• WORK TASK:
The records below must be copied in full, exactly as they read.

○ ○ ○ ○ ○

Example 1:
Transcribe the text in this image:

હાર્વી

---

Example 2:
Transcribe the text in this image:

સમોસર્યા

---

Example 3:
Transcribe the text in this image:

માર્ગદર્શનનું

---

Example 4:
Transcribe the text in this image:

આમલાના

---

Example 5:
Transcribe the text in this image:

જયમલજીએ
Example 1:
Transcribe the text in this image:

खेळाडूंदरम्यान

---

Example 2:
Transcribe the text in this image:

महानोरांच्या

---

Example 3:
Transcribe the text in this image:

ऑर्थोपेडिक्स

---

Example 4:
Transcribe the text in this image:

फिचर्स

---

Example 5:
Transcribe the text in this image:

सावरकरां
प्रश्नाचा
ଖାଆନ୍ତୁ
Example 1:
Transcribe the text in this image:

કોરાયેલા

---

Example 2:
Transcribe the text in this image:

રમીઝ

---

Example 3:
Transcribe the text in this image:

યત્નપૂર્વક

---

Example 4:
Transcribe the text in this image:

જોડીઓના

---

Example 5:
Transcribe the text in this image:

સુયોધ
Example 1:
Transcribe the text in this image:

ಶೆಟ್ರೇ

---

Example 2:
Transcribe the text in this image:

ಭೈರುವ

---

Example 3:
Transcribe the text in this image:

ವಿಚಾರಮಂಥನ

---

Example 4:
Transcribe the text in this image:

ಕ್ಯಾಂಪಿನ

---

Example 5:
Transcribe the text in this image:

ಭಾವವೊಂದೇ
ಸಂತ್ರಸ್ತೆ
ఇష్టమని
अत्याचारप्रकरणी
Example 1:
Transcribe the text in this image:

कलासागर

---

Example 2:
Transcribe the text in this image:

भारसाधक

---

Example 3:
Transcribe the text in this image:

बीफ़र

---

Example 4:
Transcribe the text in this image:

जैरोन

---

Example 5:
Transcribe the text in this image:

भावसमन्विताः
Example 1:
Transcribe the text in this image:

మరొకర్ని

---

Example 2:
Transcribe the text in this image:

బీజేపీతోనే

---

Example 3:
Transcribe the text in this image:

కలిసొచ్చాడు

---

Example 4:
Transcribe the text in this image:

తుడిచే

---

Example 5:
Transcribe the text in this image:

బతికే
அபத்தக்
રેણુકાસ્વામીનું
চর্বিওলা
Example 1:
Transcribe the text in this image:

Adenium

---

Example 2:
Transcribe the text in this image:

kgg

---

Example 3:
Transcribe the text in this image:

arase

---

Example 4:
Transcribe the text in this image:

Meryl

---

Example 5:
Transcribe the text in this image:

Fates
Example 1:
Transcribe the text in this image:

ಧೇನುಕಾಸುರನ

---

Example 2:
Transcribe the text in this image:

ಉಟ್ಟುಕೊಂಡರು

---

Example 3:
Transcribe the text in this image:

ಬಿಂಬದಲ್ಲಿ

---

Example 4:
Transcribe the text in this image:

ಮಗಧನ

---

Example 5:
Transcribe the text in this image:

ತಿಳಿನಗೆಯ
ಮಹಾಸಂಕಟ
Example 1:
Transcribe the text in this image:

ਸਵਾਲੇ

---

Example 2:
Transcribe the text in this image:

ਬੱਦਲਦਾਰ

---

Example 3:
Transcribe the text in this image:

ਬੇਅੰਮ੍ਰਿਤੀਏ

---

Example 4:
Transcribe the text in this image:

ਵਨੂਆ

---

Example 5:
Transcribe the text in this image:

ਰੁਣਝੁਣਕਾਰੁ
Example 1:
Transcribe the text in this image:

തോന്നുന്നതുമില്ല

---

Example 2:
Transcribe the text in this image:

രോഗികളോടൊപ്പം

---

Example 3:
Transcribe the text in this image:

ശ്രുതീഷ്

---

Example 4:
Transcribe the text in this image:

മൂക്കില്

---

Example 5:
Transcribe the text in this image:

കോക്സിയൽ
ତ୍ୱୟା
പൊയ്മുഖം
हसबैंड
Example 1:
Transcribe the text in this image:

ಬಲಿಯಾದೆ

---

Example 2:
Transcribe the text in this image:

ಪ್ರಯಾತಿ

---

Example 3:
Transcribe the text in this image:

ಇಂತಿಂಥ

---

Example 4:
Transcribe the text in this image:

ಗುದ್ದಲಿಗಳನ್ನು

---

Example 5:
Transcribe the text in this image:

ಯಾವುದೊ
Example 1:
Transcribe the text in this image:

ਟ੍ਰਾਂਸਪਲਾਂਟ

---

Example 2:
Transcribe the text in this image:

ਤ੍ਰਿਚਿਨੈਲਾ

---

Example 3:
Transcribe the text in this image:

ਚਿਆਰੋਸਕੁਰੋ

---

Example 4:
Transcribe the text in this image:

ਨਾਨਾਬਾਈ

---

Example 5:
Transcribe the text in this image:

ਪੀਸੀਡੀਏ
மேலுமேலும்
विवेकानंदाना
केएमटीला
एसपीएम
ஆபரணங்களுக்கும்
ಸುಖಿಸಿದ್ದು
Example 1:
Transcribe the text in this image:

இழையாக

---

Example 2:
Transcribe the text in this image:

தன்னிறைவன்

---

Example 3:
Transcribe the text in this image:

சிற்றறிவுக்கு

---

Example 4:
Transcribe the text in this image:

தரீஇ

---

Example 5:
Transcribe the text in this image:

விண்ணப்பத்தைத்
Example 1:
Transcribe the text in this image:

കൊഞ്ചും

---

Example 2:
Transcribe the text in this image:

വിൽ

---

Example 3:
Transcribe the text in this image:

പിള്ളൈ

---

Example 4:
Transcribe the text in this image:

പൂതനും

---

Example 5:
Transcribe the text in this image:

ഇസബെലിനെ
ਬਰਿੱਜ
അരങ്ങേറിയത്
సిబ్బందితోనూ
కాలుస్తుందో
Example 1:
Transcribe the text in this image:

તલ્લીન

○ ○ ○ ○ ○

• RESPONSE BELOW:
Example 1:
Transcribe the text in this image:

હાર્વી

---

Example 2:
Transcribe the text in this image:

સમોસર્યા

---

Example 3:
Transcribe the text in this image:

માર્ગદર્શનનું

---

Example 4:
Transcribe the text in this image:

આમલાના

---

Example 5:
Transcribe the text in this image:

જયમલજીએ
Example 1:
Transcribe the text in this image:

खेळाडूंदरम्यान

---

Example 2:
Transcribe the text in this image:

महानोरांच्या

---

Example 3:
Transcribe the text in this image:

ऑर्थोपेडिक्स

---

Example 4:
Transcribe the text in this image:

फिचर्स

---

Example 5:
Transcribe the text in this image:

सावरकरां
प्रश्नाचा
ଖାଆନ୍ତୁ
Example 1:
Transcribe the text in this image:

કોરાયેલા

---

Example 2:
Transcribe the text in this image:

રમીઝ

---

Example 3:
Transcribe the text in this image:

યત્નપૂર્વક

---

Example 4:
Transcribe the text in this image:

જોડીઓના

---

Example 5:
Transcribe the text in this image:

સુયોધ
Example 1:
Transcribe the text in this image:

ಶೆಟ್ರೇ

---

Example 2:
Transcribe the text in this image:

ಭೈರುವ

---

Example 3:
Transcribe the text in this image:

ವಿಚಾರಮಂಥನ

---

Example 4:
Transcribe the text in this image:

ಕ್ಯಾಂಪಿನ

---

Example 5:
Transcribe the text in this image:

ಭಾವವೊಂದೇ
ಸಂತ್ರಸ್ತೆ
ఇష్టమని
अत्याचारप्रकरणी
Example 1:
Transcribe the text in this image:

कलासागर

---

Example 2:
Transcribe the text in this image:

भारसाधक

---

Example 3:
Transcribe the text in this image:

बीफ़र

---

Example 4:
Transcribe the text in this image:

जैरोन

---

Example 5:
Transcribe the text in this image:

भावसमन्विताः
Example 1:
Transcribe the text in this image:

మరొకర్ని

---

Example 2:
Transcribe the text in this image:

బీజేపీతోనే

---

Example 3:
Transcribe the text in this image:

కలిసొచ్చాడు

---

Example 4:
Transcribe the text in this image:

తుడిచే

---

Example 5:
Transcribe the text in this image:

బతికే
அபத்தக்
રેણુકાસ્વામીનું
চর্বিওলা
Example 1:
Transcribe the text in this image:

Adenium

---

Example 2:
Transcribe the text in this image:

kgg

---

Example 3:
Transcribe the text in this image:

arase

---

Example 4:
Transcribe the text in this image:

Meryl

---

Example 5:
Transcribe the text in this image:

Fates
Example 1:
Transcribe the text in this image:

ಧೇನುಕಾಸುರನ

---

Example 2:
Transcribe the text in this image:

ಉಟ್ಟುಕೊಂಡರು

---

Example 3:
Transcribe the text in this image:

ಬಿಂಬದಲ್ಲಿ

---

Example 4:
Transcribe the text in this image:

ಮಗಧನ

---

Example 5:
Transcribe the text in this image:

ತಿಳಿನಗೆಯ
ಮಹಾಸಂಕಟ
Example 1:
Transcribe the text in this image:

ਸਵਾਲੇ

---

Example 2:
Transcribe the text in this image:

ਬੱਦਲਦਾਰ

---

Example 3:
Transcribe the text in this image:

ਬੇਅੰਮ੍ਰਿਤੀਏ

---

Example 4:
Transcribe the text in this image:

ਵਨੂਆ

---

Example 5:
Transcribe the text in this image:

ਰੁਣਝੁਣਕਾਰੁ
Example 1:
Transcribe the text in this image:

തോന്നുന്നതുമില്ല

---

Example 2:
Transcribe the text in this image:

രോഗികളോടൊപ്പം

---

Example 3:
Transcribe the text in this image:

ശ്രുതീഷ്

---

Example 4:
Transcribe the text in this image:

മൂക്കില്

---

Example 5:
Transcribe the text in this image:

കോക്സിയൽ
ତ୍ୱୟା
പൊയ്മുഖം
हसबैंड
Example 1:
Transcribe the text in this image:

ಬಲಿಯಾದೆ

---

Example 2:
Transcribe the text in this image:

ಪ್ರಯಾತಿ

---

Example 3:
Transcribe the text in this image:

ಇಂತಿಂಥ

---

Example 4:
Transcribe the text in this image:

ಗುದ್ದಲಿಗಳನ್ನು

---

Example 5:
Transcribe the text in this image:

ಯಾವುದೊ
Example 1:
Transcribe the text in this image:

ਟ੍ਰਾਂਸਪਲਾਂਟ

---

Example 2:
Transcribe the text in this image:

ਤ੍ਰਿਚਿਨੈਲਾ

---

Example 3:
Transcribe the text in this image:

ਚਿਆਰੋਸਕੁਰੋ

---

Example 4:
Transcribe the text in this image:

ਨਾਨਾਬਾਈ

---

Example 5:
Transcribe the text in this image:

ਪੀਸੀਡੀਏ
மேலுமேலும்
विवेकानंदाना
केएमटीला
एसपीएम
ஆபரணங்களுக்கும்
ಸುಖಿಸಿದ್ದು
Example 1:
Transcribe the text in this image:

இழையாக

---

Example 2:
Transcribe the text in this image:

தன்னிறைவன்

---

Example 3:
Transcribe the text in this image:

சிற்றறிவுக்கு

---

Example 4:
Transcribe the text in this image:

தரீஇ

---

Example 5:
Transcribe the text in this image:

விண்ணப்பத்தைத்
Example 1:
Transcribe the text in this image:

കൊഞ്ചും

---

Example 2:
Transcribe the text in this image:

വിൽ

---

Example 3:
Transcribe the text in this image:

പിള്ളൈ

---

Example 4:
Transcribe the text in this image:

പൂതനും

---

Example 5:
Transcribe the text in this image:

ഇസബെലിനെ
ਬਰਿੱਜ
അരങ്ങേറിയത്
సిబ్బందితోనూ
కాలుస్తుందో
Example 1:
Transcribe the text in this image:

તલ્લીન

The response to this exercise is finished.